Wednesday, April 27, 2011

Mr. Right vs. Mr. Right Now

Good day to all of my fellow aliens, I hope everyone is diligently preparing for summer festivities.  I’m here sitting in my spaceship, and I just thought of an interesting question to ask Pistolera and the rest of our faithful readers.  What is the process in which women categorize the men in their lives?  I believe the popular phrase is Mr. Right vs. Mr. Right Now.

In my sophomoric imagination, I would think there would be a long questionnaire that a man would have to fill out.  Based on that questionnaire, coupled with a few dates and maybe a few “test drives,” the woman could properly categorize that man and their future interactions.

What are the prerequisites? Are there advantages of being in one group versus the other? Can a man switch from one group to other over the course of the woman knowing him?

In my opinion, I would like to create a third category, Mr. Hugh Hefner.  Now Mr. Hugh Hefner would be that guy that you know who lives in a mansion with beautiful aliens and has delightful parties all while managing a multi-million dollar company.  You know, he doesn’t care how he’s categorized; he’s comfortable living as he is -- his own man.

Lightsabers up!
Darth Vader Jr.

Here's a question for you in return: have you ever looked at a couple and said, who would ever date/marry/touch that person?  Well, I have - and you're lying if you say you haven't.  The conclusion I've come to is that there is a Mr./Ms. Right for everyone.  So, if we assume there is only one for us (this is a highly debatable point, I know), by definition everyone who comes before is only Mr. Right Now. 

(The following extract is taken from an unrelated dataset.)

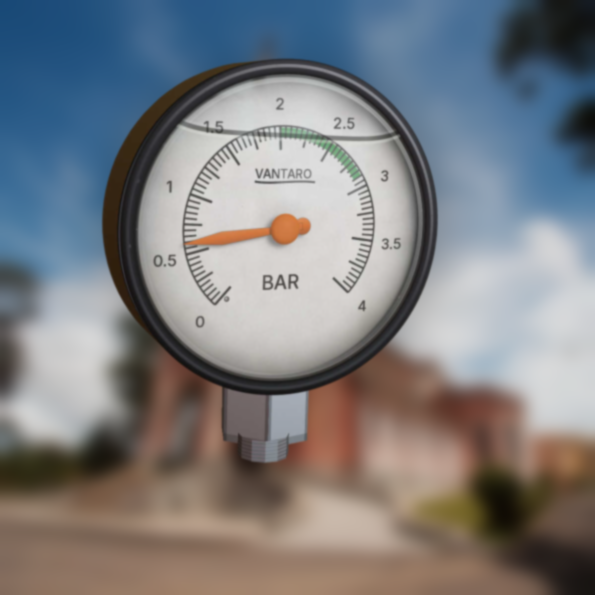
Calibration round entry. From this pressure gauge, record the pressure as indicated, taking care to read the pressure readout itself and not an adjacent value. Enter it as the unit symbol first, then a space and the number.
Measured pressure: bar 0.6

Women do categorize, and the advantages of being in one category versus another depends on the man's purposes.  If he wants to hit-it-and-quit-it, he probably doesn't care -- he's going to leave anyway.  If he wants to be in a relationship with the woman, he can still do that in either case, but she'll be a bit more settled (and content) in the relationship if she thinks he's Mr. Right from the start.  If she thinks you are Mr. Right Now, she is still looking for Mr. Right, so she's not focused on you and seeing your full potential.  There are also dangers to one side thinking the other is the Right one: when both sides are not on the same page, it inevitably leads to hurt feelings and broken hearts.

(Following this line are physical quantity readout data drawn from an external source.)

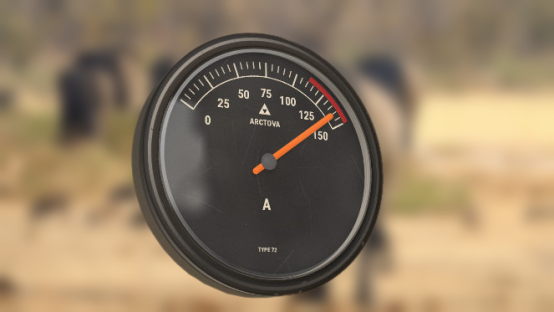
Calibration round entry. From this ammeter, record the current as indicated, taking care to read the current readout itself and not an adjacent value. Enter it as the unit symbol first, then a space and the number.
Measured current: A 140
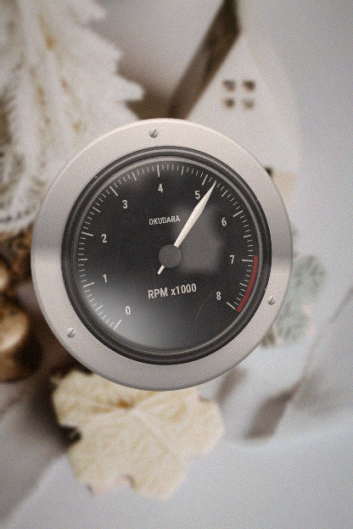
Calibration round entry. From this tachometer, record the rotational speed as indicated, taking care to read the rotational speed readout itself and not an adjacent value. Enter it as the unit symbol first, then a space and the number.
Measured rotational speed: rpm 5200
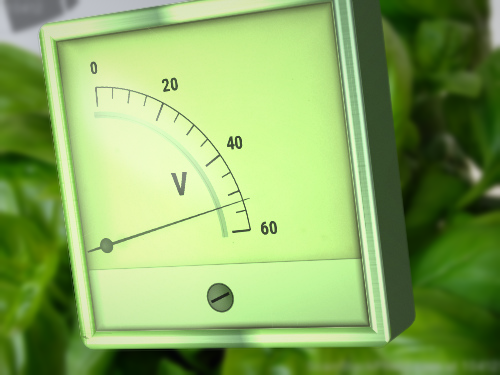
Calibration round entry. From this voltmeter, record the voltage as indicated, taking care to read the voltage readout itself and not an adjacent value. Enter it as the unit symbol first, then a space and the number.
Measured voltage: V 52.5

Most men don't care how they're classified, in my experience.  Their romantic notions are a lot different than women's, and they probably believe that when they find Ms. Right, she will think they are Mr. Right.  They may not be wrong: most women are happy to be in a relationship (something I have issues with) and don't leave for the (many) reasons I would, ie. I've outgrown him, am bored of him, or know I can do better.

Your question assumes every woman is looking for that one Mr. Right and will go through plenty of Mr. Right Nows, tossing them aside, until she finds the Right one.  I don't agree with this approach.  I value the time spent with a person whether or not I intend to pursue a long-term relationship; that is how you find out about a person and whether or not you can endure them for the long term.  Snap judgments don't benefit anyone in dating; they will always lead to disappointment with your writing someone off too soon or building them up so that there is no way the reality can measure up.

 But, both men and women should not "settle" just because someone checks the boxes either.  I can't tell you how many dull conversations I've had to endure with guys who check all the boxes, making me long for a high school dropout with a love of life and great conversational skills.

So, I say: get out there, find interesting people, and enjoy life.  The only way to find Mr. Right (whether or not he starts off as Mr. Right Now) is to truly get to know the person without jumping lightyears ahead into marriage, kids, and a lifetime together.  Mr. Right Now could turn into Mr. Right with some training, and the one you initially thought was Mr. Right could disappoint you.  That's the funny thing about dating -- you never know where it will take you.